Earlier this week I picked out what I considered to be the three best results during earnings season in February.
Today I thought I would look at the results which I felt were amongst the worst last month. Here are three that I found underwhelming:
Blackmores Limited (ASX: BKL)
I had high expectations for Blackmores this earnings season, but its results were a huge disappointment. The health supplements company delivered sales of $351.8 million and EBIT of $49.3 million for the first-half, compared to the market's expectation of sales of $377.4 million and EBIT of $57 million. But on top of this, management warned that there is a shortage of key ingredients like fish oil and whey protein, increasing competition in China, and weakness in the Australian and New Zealand market.
BWX Ltd (ASX: BWX)
The owner of the Sukin skincare brand reported a net profit of $5.4 million on revenues of $67.2 million for the six-month period ended December 31. While this was a decent half, its outlook was weaker than I expected. The company's decision to discontinue third party brand representation is expected to hit full-year revenues by $6.5 million, meaning FY 2018 EBITDA is forecast to be in the range of $42 million to $46 million. This is much lower than I expected and is likely to be why its shares have crashed since the results release. BWX's shares could now be getting cheap enough to look at buying again, though.

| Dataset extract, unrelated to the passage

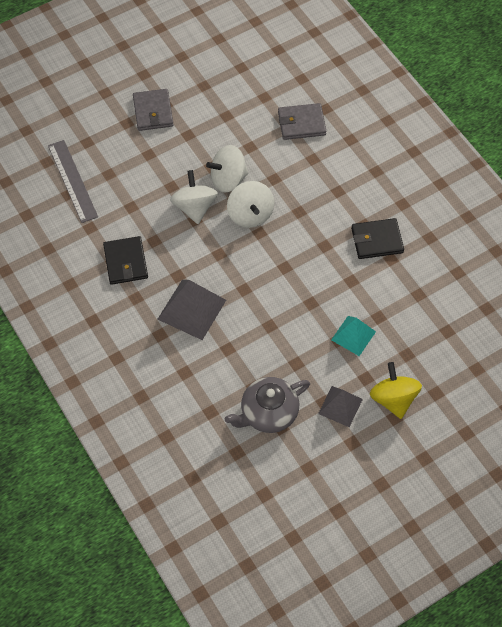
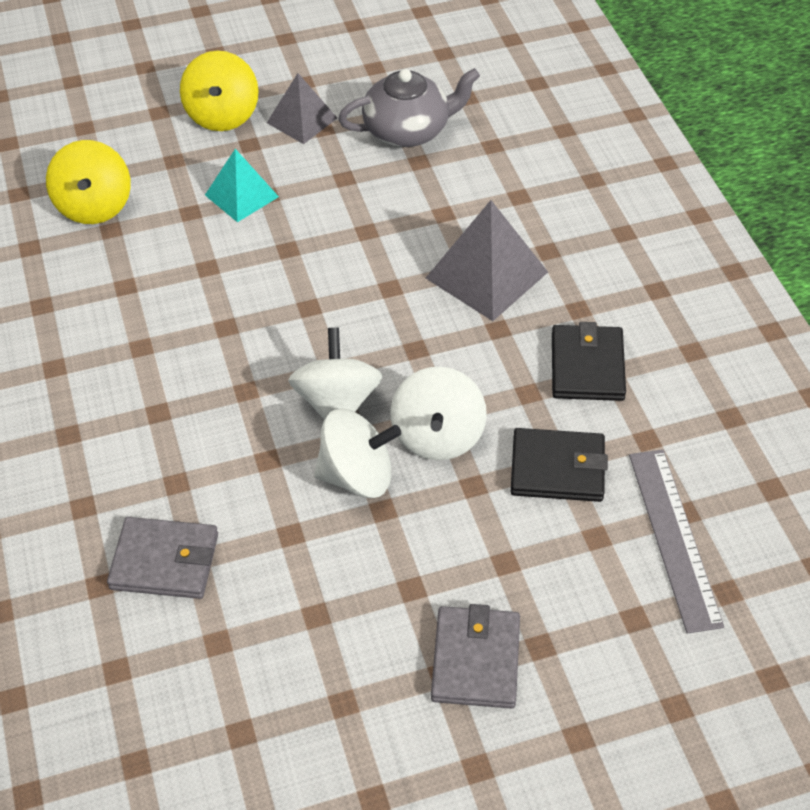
camera: 165 degrees left, 10 degrees down
black wallet [351,218,404,259] -> black wallet moved to [511,428,608,502]
none -> yellow spinning top [46,140,131,224]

Super Retail Group Ltd (ASX: SUL)
Last week this retail conglomerate delivered a half-year result which fell short of the market's expectations. For the first-half of FY 2018, Super Retail reported sales growth of 2.2% and normalised net profit after tax growth of just 0.7% on the prior corresponding period. Whilst this was disappointing, its decision to acquire Macpac for NZ$144 million appears to have puzzled the market. I suspect many investors, myself included, had expected the company to divest its struggling Leisure segment, not add to it.